The head of the Los Angeles ABC station that held a televised town hall meeting in Anaheim Monday is accusing a local labor leader of using union resources to turn the forum -- which was supposed to address variety of issues -- into another public show of anger against the city's granting of a $158-million tax subsidy to local hotel developers.

In the days leading up to the event, the Orange County Employees Association paid for robocalls and distributed fliers - with the TV station's logo - that billed the event as a town hall on the subsidy issue, which has dominated Anaheim's political scene in recent weeks.

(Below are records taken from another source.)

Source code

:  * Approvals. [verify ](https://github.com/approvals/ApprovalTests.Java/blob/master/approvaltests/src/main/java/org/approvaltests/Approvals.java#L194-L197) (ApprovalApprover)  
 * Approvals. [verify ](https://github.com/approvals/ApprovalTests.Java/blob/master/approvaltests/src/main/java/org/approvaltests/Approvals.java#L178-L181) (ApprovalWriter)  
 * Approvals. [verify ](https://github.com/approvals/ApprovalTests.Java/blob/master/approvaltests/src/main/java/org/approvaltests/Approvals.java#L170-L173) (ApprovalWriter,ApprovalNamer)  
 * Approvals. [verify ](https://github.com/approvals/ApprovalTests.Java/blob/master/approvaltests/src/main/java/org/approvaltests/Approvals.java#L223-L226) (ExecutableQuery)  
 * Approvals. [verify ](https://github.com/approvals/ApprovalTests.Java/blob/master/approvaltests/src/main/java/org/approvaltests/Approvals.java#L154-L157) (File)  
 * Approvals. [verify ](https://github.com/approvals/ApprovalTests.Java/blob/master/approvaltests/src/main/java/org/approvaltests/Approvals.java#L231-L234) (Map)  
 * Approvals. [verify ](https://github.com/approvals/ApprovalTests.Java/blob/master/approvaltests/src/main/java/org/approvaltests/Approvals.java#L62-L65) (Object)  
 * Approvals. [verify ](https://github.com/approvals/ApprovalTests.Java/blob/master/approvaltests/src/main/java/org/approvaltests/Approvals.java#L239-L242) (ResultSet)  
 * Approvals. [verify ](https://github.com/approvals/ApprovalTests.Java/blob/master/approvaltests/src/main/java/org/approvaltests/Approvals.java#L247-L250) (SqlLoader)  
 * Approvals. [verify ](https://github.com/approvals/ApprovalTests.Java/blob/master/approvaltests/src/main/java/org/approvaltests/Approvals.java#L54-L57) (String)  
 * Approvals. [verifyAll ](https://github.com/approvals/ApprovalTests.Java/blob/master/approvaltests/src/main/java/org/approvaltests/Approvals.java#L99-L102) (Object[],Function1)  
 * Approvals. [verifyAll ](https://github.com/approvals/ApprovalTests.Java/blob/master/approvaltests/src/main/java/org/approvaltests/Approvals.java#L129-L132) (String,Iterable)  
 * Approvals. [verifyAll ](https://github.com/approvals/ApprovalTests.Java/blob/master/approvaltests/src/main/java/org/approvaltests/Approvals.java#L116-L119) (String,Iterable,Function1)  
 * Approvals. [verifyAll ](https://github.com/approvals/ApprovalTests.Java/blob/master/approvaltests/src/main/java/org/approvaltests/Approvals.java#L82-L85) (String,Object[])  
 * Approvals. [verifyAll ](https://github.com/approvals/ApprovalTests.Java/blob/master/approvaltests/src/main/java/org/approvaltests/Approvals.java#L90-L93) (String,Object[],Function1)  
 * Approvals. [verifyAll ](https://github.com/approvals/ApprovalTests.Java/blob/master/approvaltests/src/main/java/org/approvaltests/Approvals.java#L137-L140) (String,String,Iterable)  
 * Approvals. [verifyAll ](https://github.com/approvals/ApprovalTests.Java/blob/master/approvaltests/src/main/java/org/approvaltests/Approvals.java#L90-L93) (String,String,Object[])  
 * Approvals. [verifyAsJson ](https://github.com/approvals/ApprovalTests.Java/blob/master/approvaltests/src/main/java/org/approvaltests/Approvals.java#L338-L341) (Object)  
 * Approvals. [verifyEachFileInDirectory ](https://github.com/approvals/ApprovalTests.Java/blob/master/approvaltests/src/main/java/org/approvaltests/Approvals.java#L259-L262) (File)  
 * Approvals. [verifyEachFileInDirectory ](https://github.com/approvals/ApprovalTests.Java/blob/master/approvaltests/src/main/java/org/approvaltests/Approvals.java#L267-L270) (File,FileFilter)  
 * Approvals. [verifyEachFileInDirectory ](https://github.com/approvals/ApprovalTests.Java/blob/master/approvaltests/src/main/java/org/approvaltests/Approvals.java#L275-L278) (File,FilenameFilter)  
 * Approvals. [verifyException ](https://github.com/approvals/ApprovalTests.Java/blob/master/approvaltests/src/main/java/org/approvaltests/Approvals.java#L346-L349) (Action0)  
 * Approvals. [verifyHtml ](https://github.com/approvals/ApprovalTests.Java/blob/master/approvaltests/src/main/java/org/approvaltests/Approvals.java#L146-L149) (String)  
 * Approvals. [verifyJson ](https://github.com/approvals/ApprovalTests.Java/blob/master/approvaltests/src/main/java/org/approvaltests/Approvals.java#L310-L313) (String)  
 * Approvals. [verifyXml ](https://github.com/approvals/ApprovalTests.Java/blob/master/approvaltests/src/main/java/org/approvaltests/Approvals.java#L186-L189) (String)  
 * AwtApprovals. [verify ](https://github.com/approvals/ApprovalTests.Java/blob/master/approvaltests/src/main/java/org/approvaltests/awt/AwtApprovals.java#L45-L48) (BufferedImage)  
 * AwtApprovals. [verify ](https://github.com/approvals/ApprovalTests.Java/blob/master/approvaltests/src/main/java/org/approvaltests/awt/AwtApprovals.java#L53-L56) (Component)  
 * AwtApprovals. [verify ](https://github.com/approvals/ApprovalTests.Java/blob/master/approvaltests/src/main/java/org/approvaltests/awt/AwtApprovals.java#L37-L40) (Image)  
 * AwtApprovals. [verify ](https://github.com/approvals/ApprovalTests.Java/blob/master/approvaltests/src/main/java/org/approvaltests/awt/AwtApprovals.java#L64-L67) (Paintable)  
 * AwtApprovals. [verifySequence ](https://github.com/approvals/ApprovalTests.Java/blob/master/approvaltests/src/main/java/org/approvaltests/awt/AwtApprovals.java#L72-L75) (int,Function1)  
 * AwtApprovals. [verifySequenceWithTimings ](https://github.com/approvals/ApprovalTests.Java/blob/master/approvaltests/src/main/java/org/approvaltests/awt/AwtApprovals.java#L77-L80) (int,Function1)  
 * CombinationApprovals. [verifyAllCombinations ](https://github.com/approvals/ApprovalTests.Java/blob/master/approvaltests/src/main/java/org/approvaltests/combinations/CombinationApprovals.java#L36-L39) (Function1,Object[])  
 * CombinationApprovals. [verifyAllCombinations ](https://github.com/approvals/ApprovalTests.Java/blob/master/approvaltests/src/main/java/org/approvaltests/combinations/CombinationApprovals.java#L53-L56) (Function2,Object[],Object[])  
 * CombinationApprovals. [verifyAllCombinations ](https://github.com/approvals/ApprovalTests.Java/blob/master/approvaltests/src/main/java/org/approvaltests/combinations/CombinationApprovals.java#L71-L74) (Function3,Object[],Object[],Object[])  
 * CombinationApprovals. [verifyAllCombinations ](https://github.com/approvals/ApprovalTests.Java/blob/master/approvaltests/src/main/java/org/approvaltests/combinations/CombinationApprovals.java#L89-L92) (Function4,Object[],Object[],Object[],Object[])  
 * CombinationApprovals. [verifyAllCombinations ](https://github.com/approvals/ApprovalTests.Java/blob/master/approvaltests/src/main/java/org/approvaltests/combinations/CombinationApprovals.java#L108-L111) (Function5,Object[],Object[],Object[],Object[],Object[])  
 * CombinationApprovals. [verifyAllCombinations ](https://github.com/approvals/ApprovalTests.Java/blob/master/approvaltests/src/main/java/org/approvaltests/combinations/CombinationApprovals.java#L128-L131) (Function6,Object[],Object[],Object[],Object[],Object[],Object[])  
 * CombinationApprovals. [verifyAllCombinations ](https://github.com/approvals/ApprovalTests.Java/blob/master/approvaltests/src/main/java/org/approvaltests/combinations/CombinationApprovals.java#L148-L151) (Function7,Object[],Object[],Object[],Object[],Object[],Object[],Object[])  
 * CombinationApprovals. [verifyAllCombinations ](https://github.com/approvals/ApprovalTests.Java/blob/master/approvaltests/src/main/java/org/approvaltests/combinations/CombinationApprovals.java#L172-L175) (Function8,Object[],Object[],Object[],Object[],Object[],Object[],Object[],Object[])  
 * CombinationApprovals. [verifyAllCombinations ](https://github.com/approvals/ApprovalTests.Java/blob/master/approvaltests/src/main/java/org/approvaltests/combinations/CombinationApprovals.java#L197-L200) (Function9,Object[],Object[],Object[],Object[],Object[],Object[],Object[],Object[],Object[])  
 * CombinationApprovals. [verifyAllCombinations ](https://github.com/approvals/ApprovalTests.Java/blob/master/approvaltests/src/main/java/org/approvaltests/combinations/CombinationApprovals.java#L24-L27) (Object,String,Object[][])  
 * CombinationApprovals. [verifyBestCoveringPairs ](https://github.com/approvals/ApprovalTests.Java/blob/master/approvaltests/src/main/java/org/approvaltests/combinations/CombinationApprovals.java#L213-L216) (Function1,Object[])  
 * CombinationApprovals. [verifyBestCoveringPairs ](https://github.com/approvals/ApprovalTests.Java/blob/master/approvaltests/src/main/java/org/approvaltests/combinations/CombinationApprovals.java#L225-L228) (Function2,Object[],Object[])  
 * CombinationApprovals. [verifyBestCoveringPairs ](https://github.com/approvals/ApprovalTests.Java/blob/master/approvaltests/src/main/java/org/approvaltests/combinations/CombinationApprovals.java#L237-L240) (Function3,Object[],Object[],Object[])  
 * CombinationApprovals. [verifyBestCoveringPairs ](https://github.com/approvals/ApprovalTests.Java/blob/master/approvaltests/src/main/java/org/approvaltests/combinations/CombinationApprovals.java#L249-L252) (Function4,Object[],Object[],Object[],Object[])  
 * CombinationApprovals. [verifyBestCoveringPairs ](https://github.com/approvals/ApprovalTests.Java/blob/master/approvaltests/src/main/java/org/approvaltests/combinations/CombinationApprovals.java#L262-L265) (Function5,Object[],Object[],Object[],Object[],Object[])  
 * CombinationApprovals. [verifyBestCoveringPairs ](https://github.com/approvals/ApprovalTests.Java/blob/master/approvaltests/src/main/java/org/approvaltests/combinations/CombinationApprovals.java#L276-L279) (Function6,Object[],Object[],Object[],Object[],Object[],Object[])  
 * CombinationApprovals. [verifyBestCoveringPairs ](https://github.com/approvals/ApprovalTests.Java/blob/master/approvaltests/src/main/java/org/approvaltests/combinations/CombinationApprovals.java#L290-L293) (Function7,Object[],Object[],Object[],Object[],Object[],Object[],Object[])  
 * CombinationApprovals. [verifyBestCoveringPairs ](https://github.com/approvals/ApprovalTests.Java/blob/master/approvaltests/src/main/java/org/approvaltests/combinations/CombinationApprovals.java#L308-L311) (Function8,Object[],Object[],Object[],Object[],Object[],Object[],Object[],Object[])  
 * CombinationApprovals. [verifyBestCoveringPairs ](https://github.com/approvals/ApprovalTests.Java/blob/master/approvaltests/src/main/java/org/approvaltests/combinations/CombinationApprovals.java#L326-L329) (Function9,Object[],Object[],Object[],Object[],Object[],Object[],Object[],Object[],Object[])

Arnold Kleiner, president and general manager at KABC-TV, is not happy with OCEA's portrayal of the event. "For the first time in seven years the purpose of our meeting has been misrepresented," Kleiner said at the beginning of the forum.

Kleiner places the blame squarely on OCEA General Manager Nick Berardino, who did not attend the meeting, which drew more than 300 people.

"I wish he would have showed up [to the forum]. But I guess it's not important enough to him," Kleiner said.

Kleiner said he first brought up the issue with Berardino several days before the forum and that Berardino had indicated he would stop the misleading advertising and send out a corrected communication. But Berardino never did, Kleiner said.

Berardino argues that Kleiner should be grateful that the union mobilized a large crowd to be at the event.

"I'm appreciative that he came out and did the show, and I hope he's appreciative of our hard work to turn out a good crowd for him," Berardino said. "I'm sure deep down in his heart he appreciates it."

Berardino hinted at other motivations, including the possibility that KABC-TV, which is owned by Disney, might not want to have a serious discussion about the hotel subsidy.

"Disney's marketing is that it's the happiest place on earth. They'd like to keep it that way," he said.

As to whether he told Kleiner that the union would back off on its marketing tactics, Berardino said that was a "misunderstanding."